Work item: Should any entry hold a picture, omit that picture and copy the rest of the entry exactly.

Listed records:
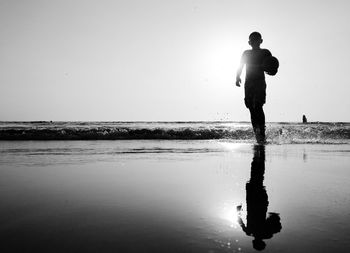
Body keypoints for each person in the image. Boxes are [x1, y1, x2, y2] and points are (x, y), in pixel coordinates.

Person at [236, 32, 273, 144]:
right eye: (252, 40)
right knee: (251, 109)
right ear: (249, 42)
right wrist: (237, 77)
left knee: (258, 105)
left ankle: (262, 132)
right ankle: (257, 134)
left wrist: (272, 71)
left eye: (257, 40)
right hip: (248, 84)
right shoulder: (246, 53)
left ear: (261, 41)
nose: (254, 42)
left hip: (259, 83)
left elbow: (272, 66)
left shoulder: (265, 52)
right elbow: (240, 66)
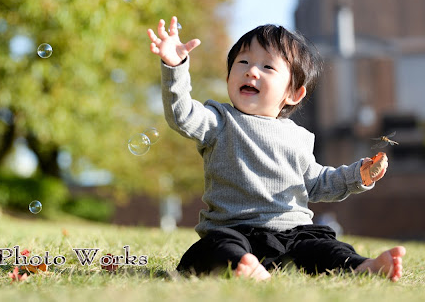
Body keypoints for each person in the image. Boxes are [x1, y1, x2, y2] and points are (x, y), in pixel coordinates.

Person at [147, 16, 406, 281]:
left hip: (293, 234)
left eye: (267, 66)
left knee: (326, 249)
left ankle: (365, 266)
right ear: (228, 75)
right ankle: (242, 265)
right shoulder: (219, 120)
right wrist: (174, 66)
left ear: (293, 93)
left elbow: (317, 182)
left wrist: (358, 176)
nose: (252, 71)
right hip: (234, 230)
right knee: (213, 249)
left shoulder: (299, 137)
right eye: (243, 62)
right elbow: (182, 115)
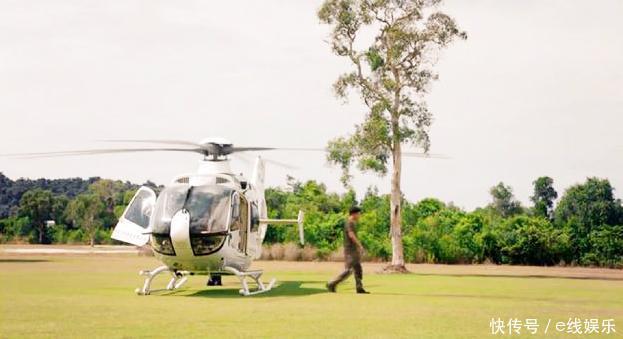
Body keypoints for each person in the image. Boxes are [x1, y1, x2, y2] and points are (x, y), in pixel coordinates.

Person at [326, 206, 369, 294]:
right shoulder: (349, 223)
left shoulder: (352, 223)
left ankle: (359, 287)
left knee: (358, 268)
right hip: (350, 250)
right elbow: (351, 235)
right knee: (349, 270)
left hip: (353, 250)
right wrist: (360, 245)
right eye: (359, 213)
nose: (359, 215)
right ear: (354, 213)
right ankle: (332, 283)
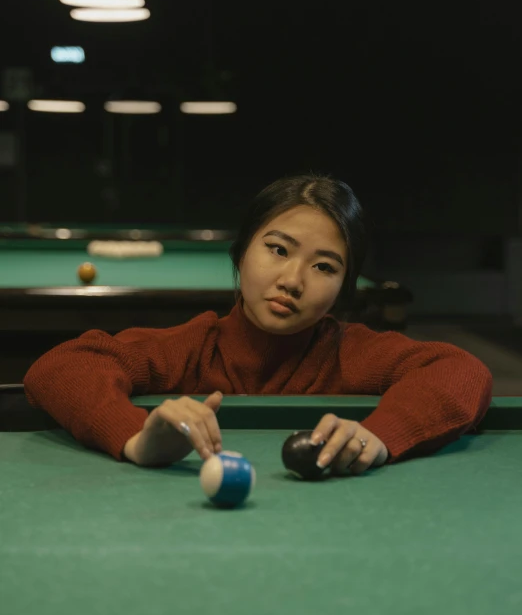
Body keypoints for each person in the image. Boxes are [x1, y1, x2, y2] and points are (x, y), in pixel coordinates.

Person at [24, 174, 493, 476]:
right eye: (278, 249)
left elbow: (462, 371)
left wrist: (382, 436)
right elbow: (60, 367)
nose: (292, 281)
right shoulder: (191, 345)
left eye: (324, 267)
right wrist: (135, 438)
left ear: (343, 288)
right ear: (241, 252)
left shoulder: (351, 352)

Task solution:
Body keypoints for each person in the image. Boxes are [x1, y1, x2, y2] and points are (x, y), in pixel coordinates.

Person at [236, 32, 273, 144]:
right eye: (252, 40)
right knee: (251, 109)
right ear: (249, 42)
right wrist: (237, 77)
left knee: (258, 105)
left ankle: (262, 132)
right ankle: (257, 134)
left wrist: (272, 71)
left eye: (257, 40)
right hip: (248, 84)
right shoulder: (246, 53)
left ear: (261, 41)
nose: (254, 42)
left hip: (259, 83)
left elbow: (272, 66)
left shoulder: (265, 52)
right elbow: (240, 66)
Body keypoints for each person in the image. Boxes are [x1, y1, x2, y2] and points are (x, y), in pixel coordinates.

Person at [147, 16, 406, 281]:
left hip: (293, 234)
left eye: (267, 66)
left knee: (326, 249)
left ankle: (365, 266)
right ear: (228, 75)
right ankle: (242, 265)
right shoulder: (219, 120)
right wrist: (174, 66)
left ear: (293, 93)
left elbow: (317, 182)
left wrist: (358, 176)
nose: (252, 71)
right hip: (234, 230)
right knee: (213, 249)
left shoulder: (299, 137)
right eye: (243, 62)
right elbow: (182, 115)
Body keypoints for each person in the image. Boxes are [x1, y1, x2, y2] and points are (x, y), in pixel coordinates.

Person at [326, 206, 369, 294]:
right shoulder: (349, 223)
left shoulder: (352, 223)
left ankle: (359, 287)
left knee: (358, 268)
right hip: (350, 250)
right elbow: (351, 235)
right knee: (349, 270)
left hip: (353, 250)
right wrist: (360, 245)
right eye: (359, 213)
nose: (359, 215)
right ear: (354, 213)
right ankle: (332, 283)
Body keypoints for each person in the image. Boxes are [x1, y1, x2, y2] and points are (x, y), in pixel coordinates.

Person at [24, 174, 493, 476]:
right eye: (278, 249)
left elbow: (462, 371)
left wrist: (382, 436)
right elbow: (60, 367)
nose: (292, 281)
right shoulder: (191, 345)
left eye: (324, 267)
right wrist: (135, 438)
left ear: (343, 288)
right ear: (241, 252)
left shoulder: (351, 352)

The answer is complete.